I can't take it anymore.

I grasped tightly onto the lamp post, breathing heavily. You can do this, just breathe in and out like you used to do. I listened to my own advice and sucked in a large breath, before exhaling.

I was finally able to catch my breath again. I was finally away from the hooded figure. I was finally safe again.... at least for now. Feeling my body being unable to support my body anymore, I slid onto the pavement, feeling weak. Both Emotionally and Physically. It's the fifth time now, give me a break, I just moved here for fuck's sake.

I felt my eyes welled up with tears. I tried blinking them away. Even if I was able to blink my tears away, I still wasn't able to take the sinking feeling away from my chest.

I hated this. Feeling this helpless in the dark night, sitting under the lamp post on the pavement. It's been three years, they still kept bothering me, I just wanted a break from everything. That's why I moved to Salinas, to just have a break, and hope that they don't find me yet, I still have a year before the torture ends, but who knows... I could die a year later, in that game.

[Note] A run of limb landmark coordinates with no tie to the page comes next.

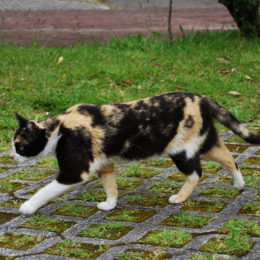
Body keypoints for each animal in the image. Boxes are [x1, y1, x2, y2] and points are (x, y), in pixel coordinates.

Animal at [10, 92, 260, 214]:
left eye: (19, 146)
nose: (11, 157)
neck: (60, 129)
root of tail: (203, 99)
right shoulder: (105, 164)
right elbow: (110, 186)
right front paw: (110, 205)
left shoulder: (74, 172)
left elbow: (45, 190)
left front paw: (27, 207)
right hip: (206, 142)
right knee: (230, 159)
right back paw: (239, 184)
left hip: (181, 150)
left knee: (196, 173)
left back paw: (179, 198)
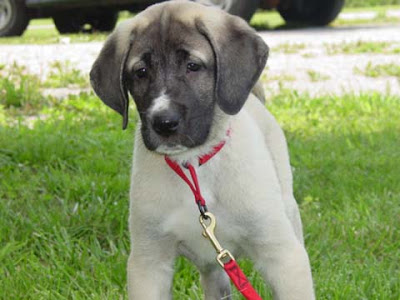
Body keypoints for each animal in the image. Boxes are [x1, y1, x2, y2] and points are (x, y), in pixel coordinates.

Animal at [90, 1, 316, 298]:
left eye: (193, 66)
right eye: (140, 72)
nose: (164, 123)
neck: (194, 166)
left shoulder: (283, 258)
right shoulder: (149, 262)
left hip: (287, 213)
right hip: (213, 265)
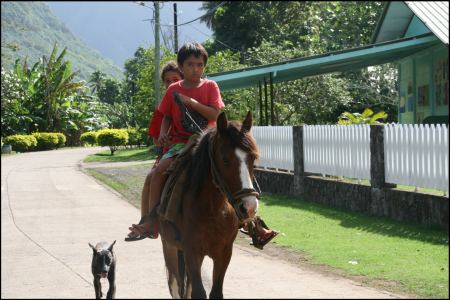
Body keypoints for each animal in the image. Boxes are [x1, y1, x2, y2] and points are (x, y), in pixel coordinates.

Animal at [160, 111, 262, 298]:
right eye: (225, 159)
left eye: (253, 158)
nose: (249, 207)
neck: (213, 209)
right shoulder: (191, 252)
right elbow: (198, 292)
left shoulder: (224, 253)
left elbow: (215, 292)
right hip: (169, 246)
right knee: (175, 285)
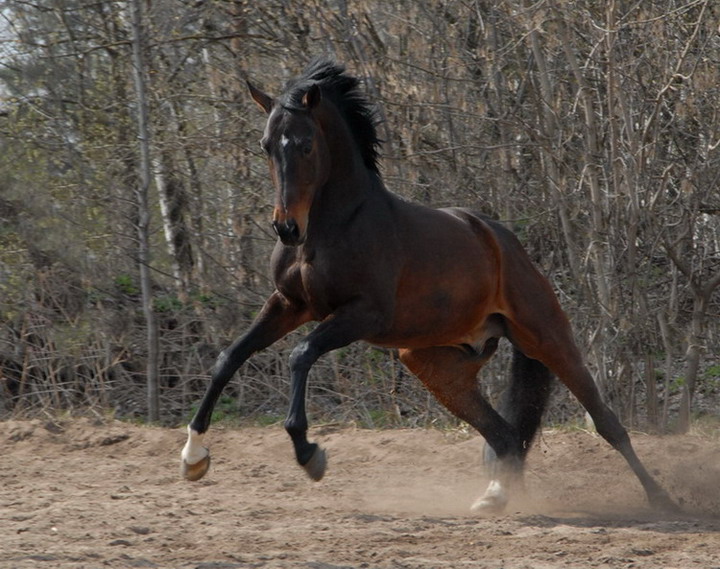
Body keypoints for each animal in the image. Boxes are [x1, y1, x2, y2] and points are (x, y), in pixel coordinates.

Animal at [180, 58, 676, 516]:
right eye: (266, 145)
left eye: (304, 144)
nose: (286, 228)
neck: (332, 228)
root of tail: (503, 241)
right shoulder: (289, 304)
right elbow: (229, 358)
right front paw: (193, 457)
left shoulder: (360, 315)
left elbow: (299, 355)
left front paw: (309, 454)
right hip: (434, 364)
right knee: (505, 434)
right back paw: (495, 497)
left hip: (547, 339)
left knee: (606, 423)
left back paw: (663, 498)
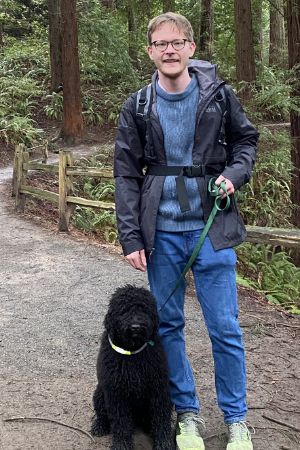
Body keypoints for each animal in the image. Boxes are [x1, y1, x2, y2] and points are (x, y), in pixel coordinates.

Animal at [90, 284, 172, 450]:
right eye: (124, 310)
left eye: (144, 309)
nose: (135, 327)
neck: (132, 353)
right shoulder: (117, 394)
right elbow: (121, 424)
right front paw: (121, 445)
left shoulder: (158, 390)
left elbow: (161, 418)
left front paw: (164, 443)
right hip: (100, 393)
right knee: (103, 415)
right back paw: (99, 426)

But I was determined to survive this stupid game, the 'Radar Game' to be exact. I know if I don't survive this stupid game, Dylan would lose everything. I was his only family member left. Not that our parents died, but.. they just didn't care. He neglected us, while my whore of a mother left us.

It was hard for Dylan to leave New York, a place where we find more comfort and warmth than my own house, or 'mansion'. But Dylan quickly realized that it was time for us to leave, ever since that 'wake up call' and that he was also sick of this game. He stopped holding onto the small hope that one day our 'mom' or 'dad' will come back to their senses and start to regard us.